# DIY Glass Cover on 110G (Used Old Picture Frames)



## aquafunlover (Jul 8, 2012)

This is my first attempt at a DIY glass cover. I was in a rush to do this so the cost was more than expected. Below is what I paid (could have been free with stuff off of CL or a lot least cheaper if Salvation Army was open on Sundays). I was impatient because I needed it completed today in order to finish my canopy and lighting tomorrow night.

$21 (2) Used picture frames from Value Village
$10 Glass cutter from Canadian Tire (Will use again so next build will not include this cost)
$5 Straight edge from Canadian Tire (Will use again so next build will not include this cost)

$36 Total cost (would have been $21 if it wasn't my first time)

To note: 
- BE CAREFUL!!! It is glass!
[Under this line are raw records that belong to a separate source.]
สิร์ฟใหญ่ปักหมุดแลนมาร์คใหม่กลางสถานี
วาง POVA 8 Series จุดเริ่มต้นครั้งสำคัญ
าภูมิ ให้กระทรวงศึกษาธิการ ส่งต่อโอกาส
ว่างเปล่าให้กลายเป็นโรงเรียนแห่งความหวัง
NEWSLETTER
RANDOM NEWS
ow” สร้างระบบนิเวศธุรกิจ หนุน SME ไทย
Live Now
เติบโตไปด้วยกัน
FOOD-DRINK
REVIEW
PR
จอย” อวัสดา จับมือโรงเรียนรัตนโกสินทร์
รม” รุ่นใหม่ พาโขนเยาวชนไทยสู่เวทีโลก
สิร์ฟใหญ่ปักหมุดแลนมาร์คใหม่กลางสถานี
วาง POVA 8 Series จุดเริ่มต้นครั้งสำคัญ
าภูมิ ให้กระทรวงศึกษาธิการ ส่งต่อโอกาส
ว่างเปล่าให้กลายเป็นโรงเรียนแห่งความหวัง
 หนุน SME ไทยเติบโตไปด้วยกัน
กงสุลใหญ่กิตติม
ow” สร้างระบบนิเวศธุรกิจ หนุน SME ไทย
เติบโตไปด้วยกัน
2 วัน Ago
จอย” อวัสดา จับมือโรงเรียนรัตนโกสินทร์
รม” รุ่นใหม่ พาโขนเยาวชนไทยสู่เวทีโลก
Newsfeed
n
It will cut you! and vacuum often to make sure you don't leave anything around for later either.
- Wear gloves and sand corners after you make your cuts.
- measure the tank at increments of your glass length. ie if your glass is going to be 12", measure the start of your tank at 0' mark and 12"mark. You need to calculate any bow into the cut. I forgot and the glass piece was about 1/8 too large/small at places. I had to throw the piece away because it was really hard trying to cut off 1/8" of glass all the way down a 30" piece without chipping it.
- I still need to sand the edges and put in some bracing to be able to slide the glass, but it is 75% done. I just wanted it done quick so I could throw together a canopy frame and put some lighting in the tank tomorrow. DIY LEDs baby! (Will post a pic of those too!)
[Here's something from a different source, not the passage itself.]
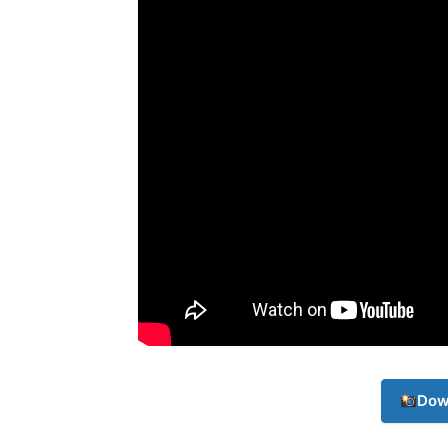
Champ
Dow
Anyways here is a pic of the DIY glass cover

In the future, I will probably be polishing edges and siliconing adjoining edges for easy of use and to avoid cuts when doing maintenance on the tank. Like I said, I just "wanted er' done".


----------



## aquafunlover (Jul 8, 2012)

Added strips on ends of each glass piece. I was worried I was going to cut myself removing the panels for maintenance and such.

See updated pics here...


----------



## BaoBeiZhu (Apr 24, 2010)

TV and Water.. =S


----------



## aquafunlover (Jul 8, 2012)

Haha, yeah it's not a problem. Done many water changes already. Just need to be careful.


----------



## thebarbershop1972 (Oct 22, 2021)

aquafunlover said:


> This is my first attempt at a DIY glass cover. I was in a rush to do this so the cost was more than expected. Below is what I paid (could have been free with stuff off of CL or a lot least cheaper if Salvation Army was open on Sundays). I was impatient because I needed it completed today in order to finish my canopy and lighting tomorrow night.
> 
> $21 (2) Used picture frames from Value Village
> $10 Glass cutter from Canadian Tire (Will use again so next build will not include this cost)
> ...


awesome idea!


----------